§ Reading text
== Segment start ==
The methylation level of CRH promoter copies associated with acH4 and H3K4me3 modifications, determined by ChIP-bisulfite sequencing using a (pan-)acH4 and a H3K4me3 antibody with 8-Br-cAMP-treated cells, was significantly lower than the non-immunoprecipitated control (S2 Table). Furthermore, the methylation patterns of the cloned promoter copies indicated that these histone modifications were not associated with promoter epialleles that bound either Pol-II, pCREB, or were acetylated at H3 (Table 1 and Fig 4B and 4D vs. Figs 6B, 6D and 3B).
The overall methylation level of the H3K27me3- associated promoters was not different from the non-immunoprecipitated control (S2 Table), but this group of promoter copies was enriched significantly in Pol-II and pCREB-binding epialleles (S2 Fig Panel A and Table 1). The H3K9me3-associated promoter copies were less methylated than the non-immunoprecipitated control and were not enriched in epialleles binding Pol-II or pCREB (S3 Fig Panel B, S2 Table and Table 1).
The results of this study show that CRH expression is controlled in trophoblasts by epigenetic mechanisms that include histone modifications and DNA methylation. Syncytial differentiation in primary cultures was accompanied by increasing levels of activating (acH3, acH4, H3K4me3) and decreasing levels of suppressive (H3K27me3, H3K9me3) histone modifications at the CRH proximal promoter. Treatment with 8-Br-cAMP robustly stimulated CRH gene expression and augmented the changes in histone modifications with the exception of acH3, which appeared unresponsive to cAMP (Fig 3A). This feature suggests that H3-acetylation may be a cAMP-independent process poising the CRH promoter for increased transcription factor access during differentiation. In agreement with this, enhanced recruitment of TBP and pCREB was observed to the promoter during syncytialisation in the absence of 8-Br-cAMP (Figs 5A and 6C). Treatment with the cyclic nucleotide caused a marked increase of Pol-II recruitment to the poised promoter in agreement with the large increase of CRH gene activity (Fig 6A).
The analysis of CpG methylation radically reshaped the picture of epigenetic CRH gene regulation based solely on ChIP data. Bisulfite sequencing has demonstrated that the CRH proximal promoter, comprising 9 CpG dinucleotides, is partially methylated in trophoblast cells. Methylation level overall was close to 50% exhibiting no significant change during culture, or after exposure to 8-Br-cAMP. Methylation levels of the particular CpG sites were significantly different, however, indicating context specific susceptibility to methylation, which remained unchanged under the culture conditions employed. The patterns of methylation determined by clonal bisulfite sequencing did not indicate allele dependency (such as a mixture of either fully methylated or unmethylated promoter copies); rather, they revealed that a variety of epialleles is present in the trophoblast cell population. These attributes suggest that the CRH proximal promoter represents an “intermediate methylation region” (IM) in the genome as determined by recent comparative epigenomic studies involving a number of human tissues and cell types . The IM regions are generally associated with tissue specific regulatory functions  in line with the observation that promoter methylation controls hypothalamic CRH expression in rodents [10, 36].
== Segment end ==
§ Actions to take
1) In the passage on CRH gene regulation in trophoblasts, how many CpG dinucleotides make up the CRH proximal promoter?
2) Continue the passage on CRH gene regulation in trophoblasts after its last sentence.

§ Stored data
== Segment start ==
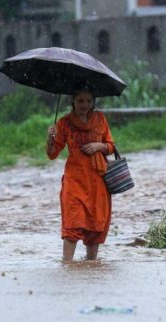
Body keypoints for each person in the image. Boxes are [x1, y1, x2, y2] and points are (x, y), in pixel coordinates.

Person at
== Segment end ==
§ Exercise results
1) Nine CpG dinucleotides.

2)
The varying methylation patterns of individual promoter copies raised the question whether the CRH promoter epialleles were functionally different. We addressed this possibility using ChIP combined with bisulfite sequencing of the immunoprecipitated DNA , which is an novel approach to explore cross-talk between transcription factor binding, histone modifications and DNA methylation at both the genomic and the single gene levels [38, 39]. Surprisingly, Pol-II-associated CRH promoter copies were significantly more methylated than the promoter population overall, and only 3 specific methylation patterns were detected in the Pol-II-bound fraction: (1) all 9 CpGs methylated, (2) only CpG4 unmethylated and (3) CpGs 4 and 6 unmethylated. During the study we have encountered 117 various CRH promoter methylation patterns in the primary trophoblasts (106 in Fig 2, listed in S1 Table, and additional 11 in the other experimental settings). Finding only three of them in the Pol-II ChIP-isolated fractions indicates high epiallele selectivity of Pol-II binding. A further striking observation was that CpG2 in the CRE was uniformly methylated in the Pol-II-bound fraction. This argues against the involvement of the pCREB-CRE interaction mediating the stimulation of CRH gene activity by 8-Br-cAMP, since this interaction is disrupted by CpG methylation within the CRE . Nevertheless, pCREB binding increased to the CRE region during syncytialisation and cAMP-stimulation, and the pCREB-bound promoters were unmethylated at CpG2, as expected. The methylation pattern of the pCREB-bound promoter copies was different from the patterns bound by Pol-II, however, demonstrating that Pol-II and pCREB bound to separate sub-populations of the CRH promoter characterized by distinct epialleles.
ChIP-bisulfite analysis of TBP binding showed significant enrichment of promoter epialleles compatible with Pol-II and pCREB binding, which suggested that chromatin remodeling that allowed promoter access for TBP in syncytia occurred preferentially in a subpopulation of CRH epialleles that were capable of binding Pol-II and pCREB.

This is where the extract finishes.